If you expect a stock to return 11% per year and the current 10-year Treasury yield is 4.5%, your risk premium is 6.5%. That 6.5% is the compensation you are implicitly requiring to accept the possibility of losing money, versus locking in the Treasury’s guaranteed yield.

The equity risk premium (ERP) applies this to the entire stock market rather than a single stock. Historical long-run equity risk premiums for US stocks have been roughly 4-6% above Treasury rates, though this shifts with market conditions and methodology. The Damodaran dataset at NYU is the standard academic reference, updated each January.

Risk premium appears inside the Capital Asset Pricing Model:

Expected Return = Risk-Free Rate + Beta x Equity Risk Premium

A stock with a beta of 1.5 should demand 1.5 times the market risk premium above Treasuries. Beta measures how much a stock moves relative to the market: beta of 1.0 moves in line with the market; 1.5 amplifies market swings by 50%; 0.7 damps them.

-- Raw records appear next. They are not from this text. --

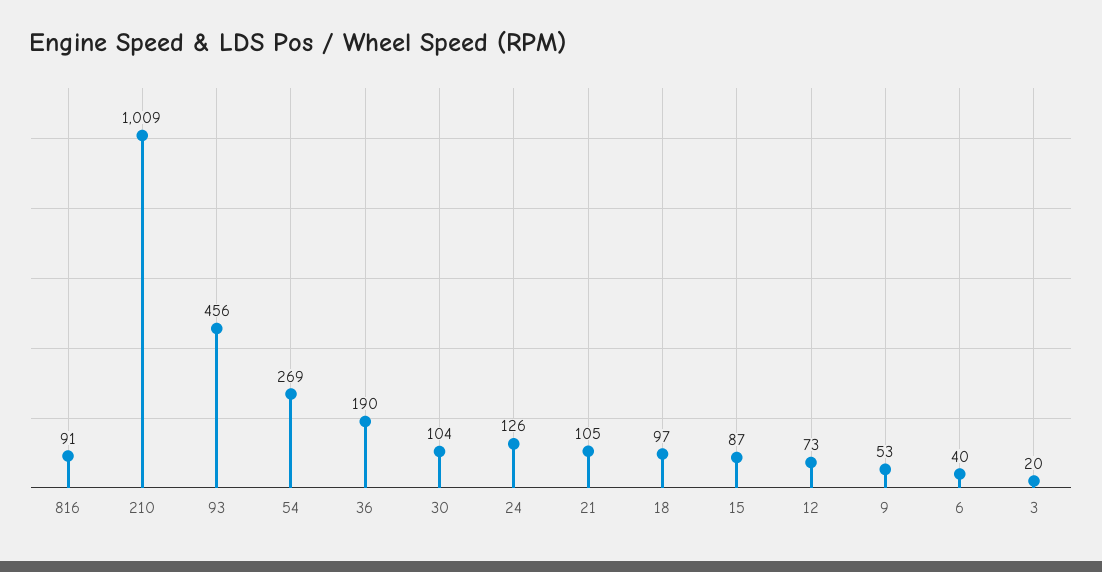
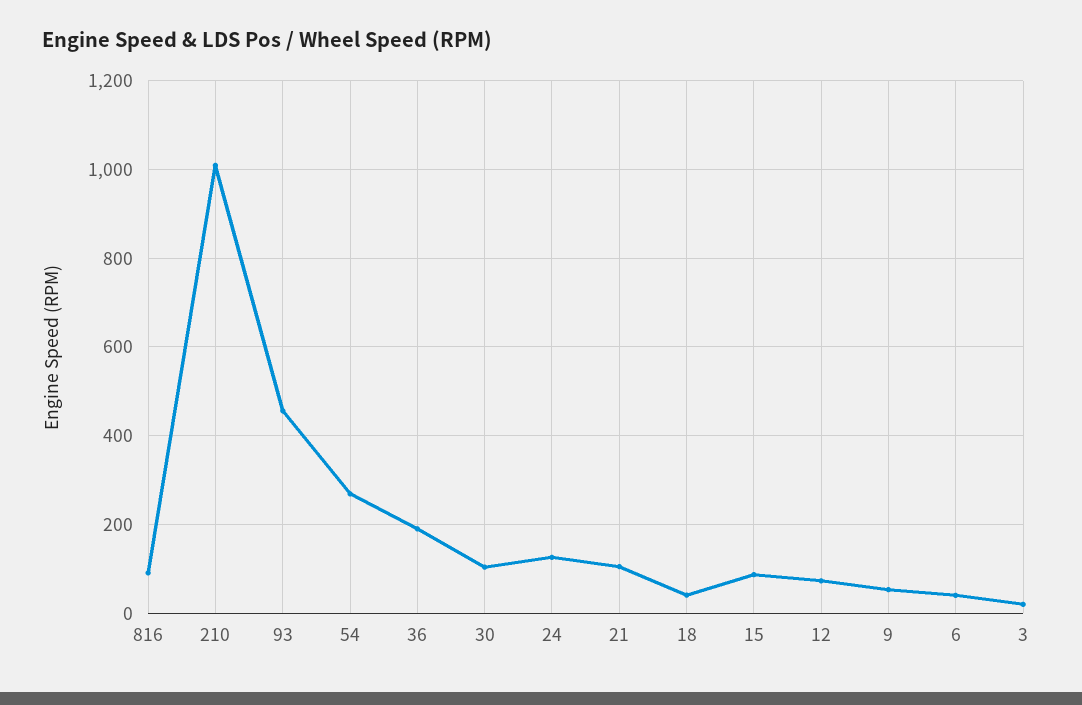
  {
    "816": 91,
    "210": 1009,
    "93": 456,
    "54": 269,
    "36": 190,
    "30": 104,
    "24": 126,
    "21": 105,
-   "18": 97,
+   "18": 40,
    "15": 87,
    "12": 73,
    "9": 53,
    "6": 40,
    "3": 20
  }

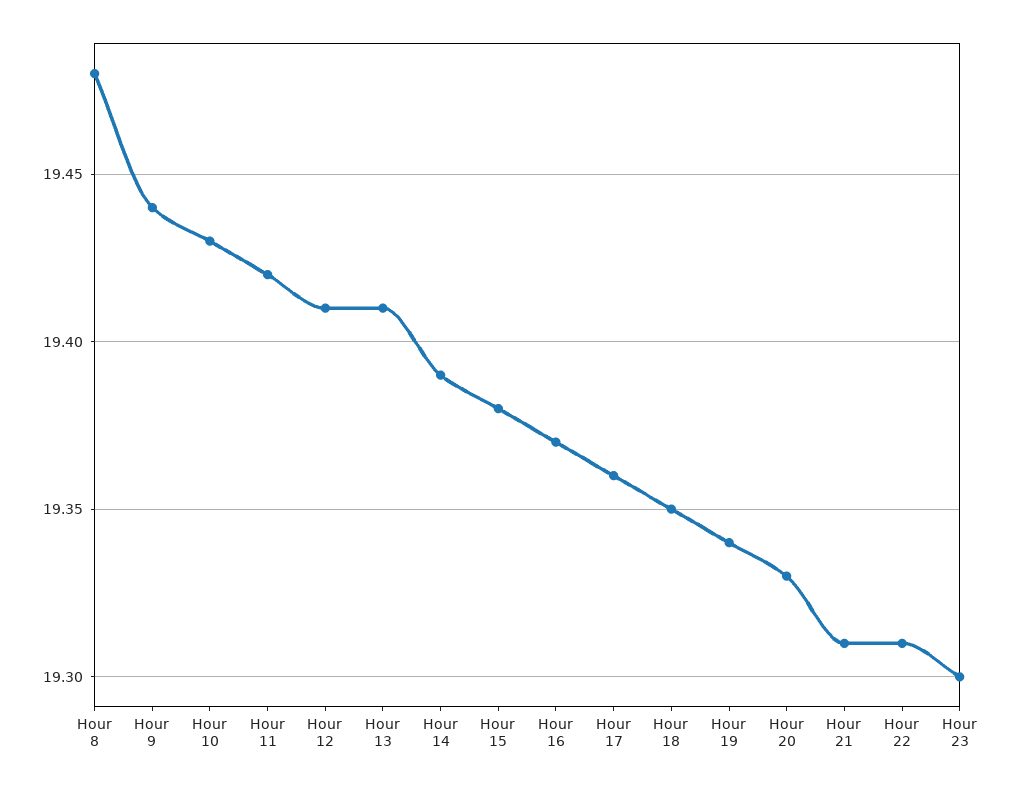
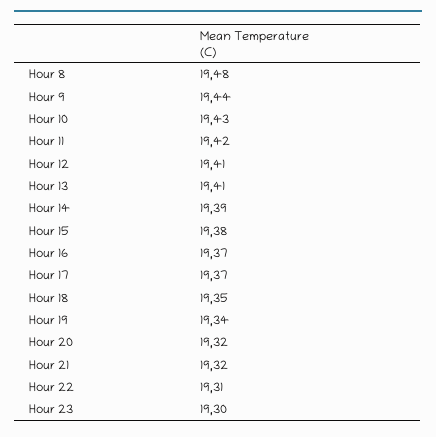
  {
    "Hour 8": 19.48,
    "Hour 9": 19.44,
    "Hour 10": 19.43,
    "Hour 11": 19.42,
    "Hour 12": 19.41,
    "Hour 13": 19.41,
    "Hour 14": 19.39,
    "Hour 15": 19.38,
    "Hour 16": 19.37,
-   "Hour 17": 19.36,
+   "Hour 17": 19.37,
    "Hour 18": 19.35,
    "Hour 19": 19.34,
-   "Hour 20": 19.33,
+   "Hour 20": 19.32,
-   "Hour 21": 19.31,
+   "Hour 21": 19.32,
    "Hour 22": 19.31,
    "Hour 23": 19.3
  }

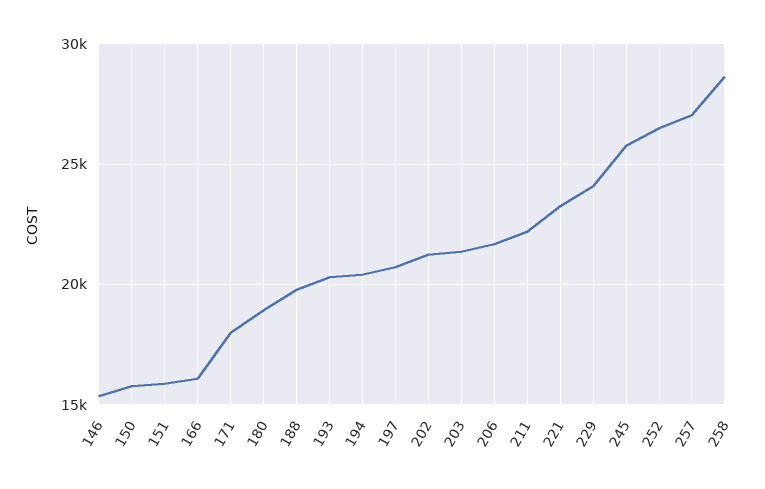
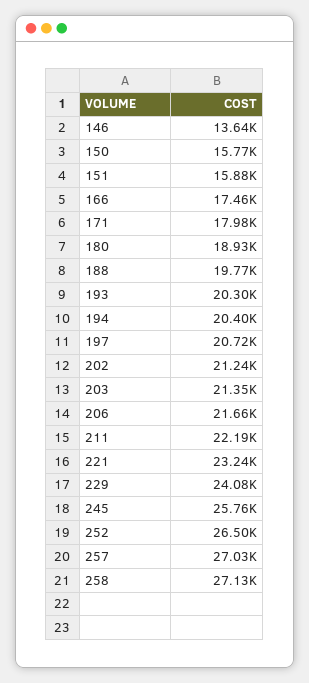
  {
-   "146": 15500,
+   "146": 13640,
    "150": 15770,
    "151": 15880,
-   "166": 16000,
+   "166": 17460,
    "171": 17980,
    "180": 18930,
    "188": 19770,
    "193": 20300,
    "194": 20400,
    "197": 20720,
    "202": 21240,
    "203": 21350,
    "206": 21660,
    "211": 22190,
    "221": 23240,
    "229": 24080,
    "245": 25760,
    "252": 26500,
    "257": 27030,
-   "258": 28500
+   "258": 27130
  }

This calculator handles two use cases. You can enter an individual stock’s expected return and the risk-free rate to find the risk premium for that position. Or enter the expected market return and the risk-free rate to calculate the equity risk premium you are implicitly using in your models.

Practitioners use risk premium to set discount rates for DCF analysis. A company facing high uncertainty deserves a higher discount rate than a stable utility — which is why the ERP is not a constant but something analysts calibrate to current market conditions.